There are no visible peaks in the time-domain signal.
Doing the Foureir transform and finding the peaks is easy enough, however I have no idea how to do the plot in the image because I have no idea how to calculate whatever the variables are that it depicts.

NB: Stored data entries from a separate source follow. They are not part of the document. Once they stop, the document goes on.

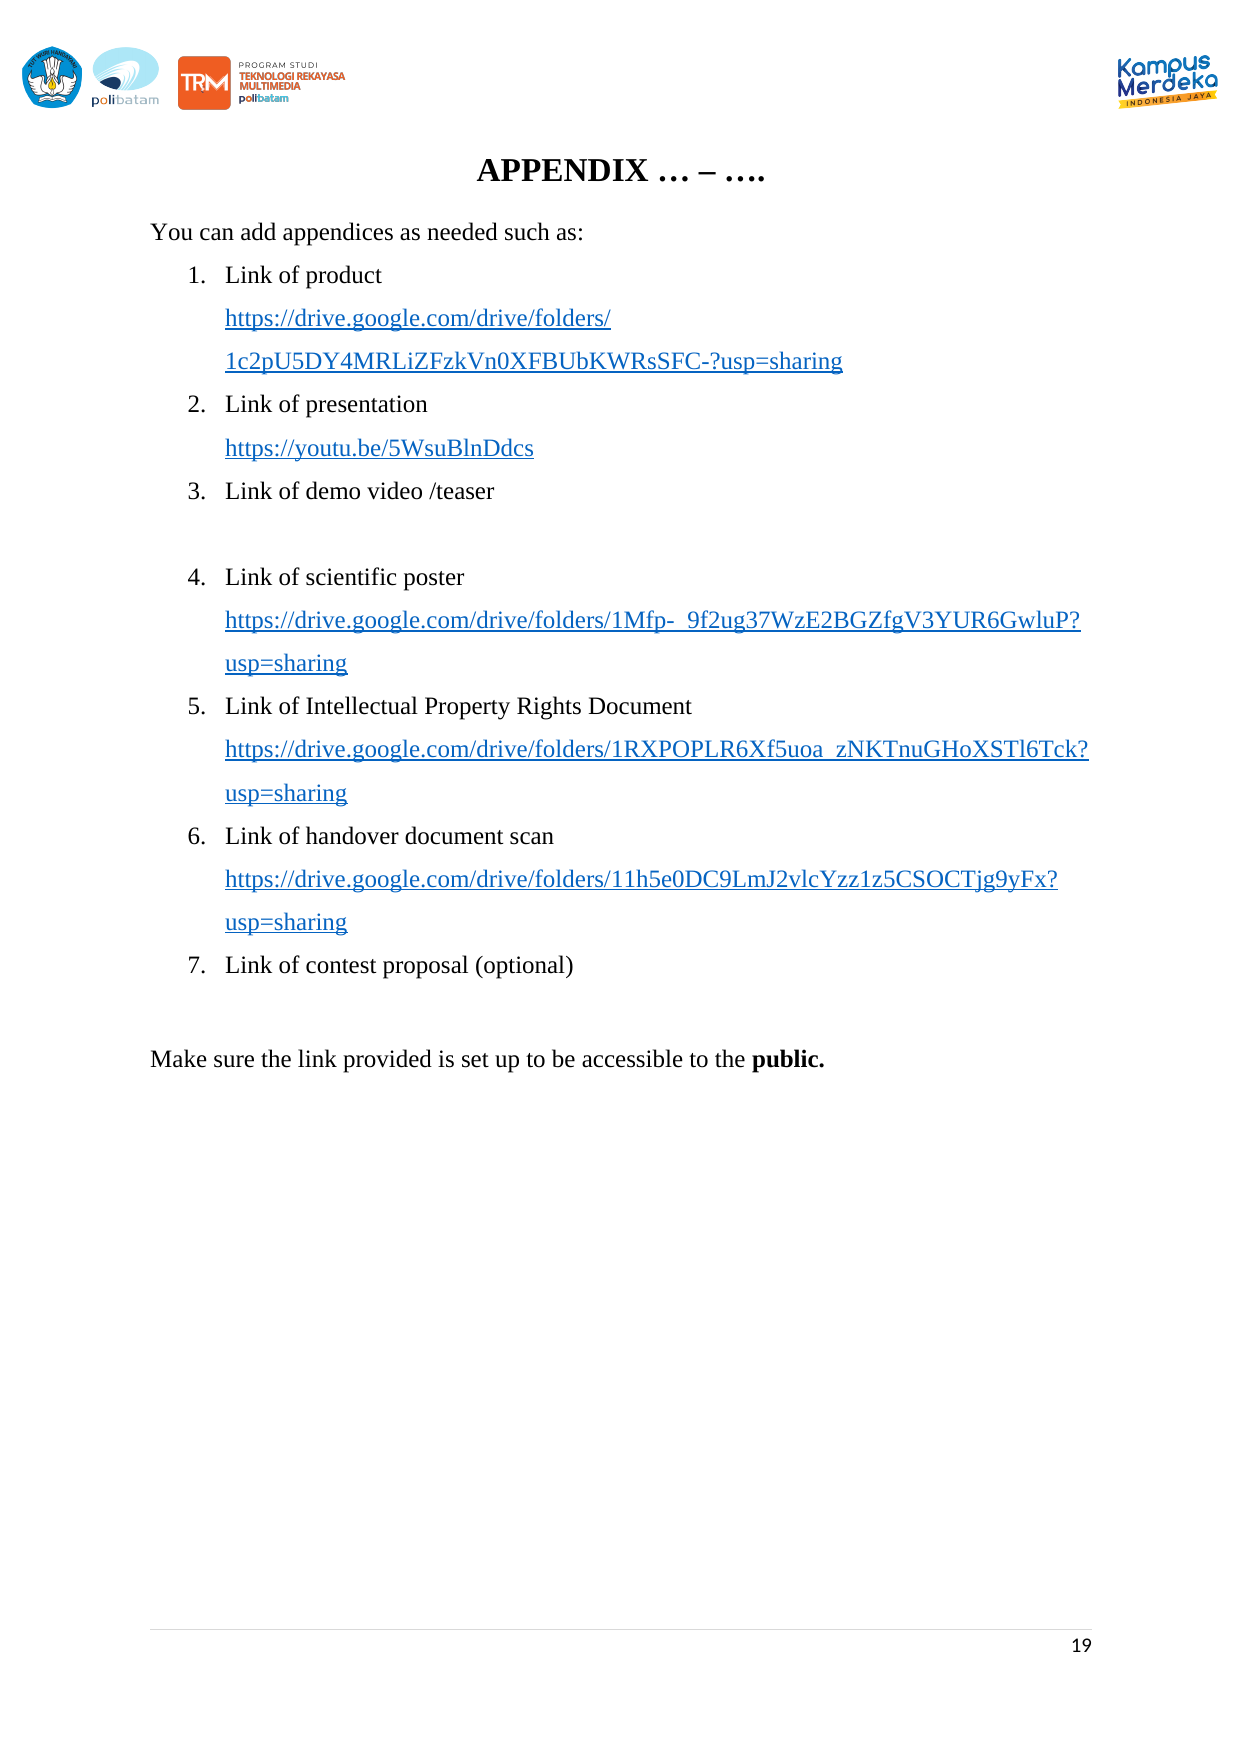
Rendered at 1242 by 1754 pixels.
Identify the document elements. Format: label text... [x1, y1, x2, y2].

list Link of scientific poster [187, 562, 1092, 591]
text Make sure the link provided is set up to be accessible to the public. [150, 1044, 1092, 1073]
list Link of demo video /teaser [187, 476, 1092, 504]
picture [92, 47, 159, 107]
list Link of product [187, 260, 1092, 289]
picture [1118, 55, 1218, 109]
list Link of presentation [187, 389, 1092, 418]
text You can add appendices as needed such as: [150, 217, 1092, 246]
list Link of handover document scan [187, 821, 1092, 849]
picture [18, 44, 86, 113]
list Link of contest proposal (optional) [187, 950, 1092, 979]
list https://drive.google.com/drive/folders/1RXPOPLR6Xf5uoa_zNKTnuGHoXSTl6Tck?usp=sharing [225, 734, 1092, 806]
list https://youtu.be/5WsuBlnDdcs [225, 433, 1092, 461]
list https://drive.google.com/drive/folders/11h5e0DC9LmJ2vlcYzz1z5CSOCTjg9yFx?usp=sharing [225, 864, 1092, 936]
list Link of Intellectual Property Rights Document [187, 691, 1092, 720]
list https://drive.google.com/drive/folders/1Mfp-_9f2ug37WzE2BGZfgV3YUR6GwluP?usp=sharing [225, 605, 1092, 677]
list https://drive.google.com/drive/folders/1c2pU5DY4MRLiZFzkVn0XFBUbKWRsSFC-?usp=sharing [225, 303, 1092, 375]
subtitle APPENDIX … – …. [150, 150, 1092, 188]
picture [177, 56, 346, 110]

The independent variable appears to be time.
If your intent is to do a time-frequency analysis, it would be best to use the pspectrum function with the 'spectrogram' option, rather than fft.
data = readtable('https://www.mathworks.com/matlabcentral/answers/uploaded_files/1178628/compiledT1.csv', 'VariableNamingRule','preserve')
VN = data.Properties.VariableNames;
Fs = 2e-10;
T = 1/Fs;
L = 2500;
t = (0:L-1)*T;
Fn = Fs/2;
y = table2array(data)
figure
plot(t, y)
grid
xlabel('Time')
ylabel('Amplitude')
legend(VN, 'Location','best')
ydt1 = detrend(y(:,1),1);
figure
plot(t, ydt1)
grid
xlabel('Time')
ylabel('Amplitude')
title(VN{1})
[p,f,t] = pspectrum(ydt1,Fs,'spectrogram');
figure
waterfall(f,t,p')
xlabel('Frequency (Hz)')
ylabel('Time (seconds)')
wtf = gca;
wtf.XDir = 'reverse';
colormap(turbo)
view([30 45])
NFFT = 2^nextpow2(L);
ym = y - mean(y);
FTy = fft(ym, NFFT)/L;
Fv = linspace(0, 1, NFFT/2+1)*Fn;
Iv = 1:numel(Fv);
figure
plot(Fv, abs(FTy(Iv,:))*2)
grid
xlabel('Frequency')
ylabel('Magnitude')
legend(VN, 'Location','best')
xlim([0 5E-12])
[pks1,locs1] = findpeaks(abs(FTy(Iv,1))*2);
figure
plot(Fv, abs(FTy(Iv,1))*2, 'DisplayName','Data')
hold on
plot(Fv(locs1), pks1, '^r', 'DisplayName','Peaks')
hold off
grid
xlabel('Frequency')
ylabel('Magnitude')
title(VN{1})
legend()
% legend(VN{1}, 'Location','best')
xlim([0 5E-12])
.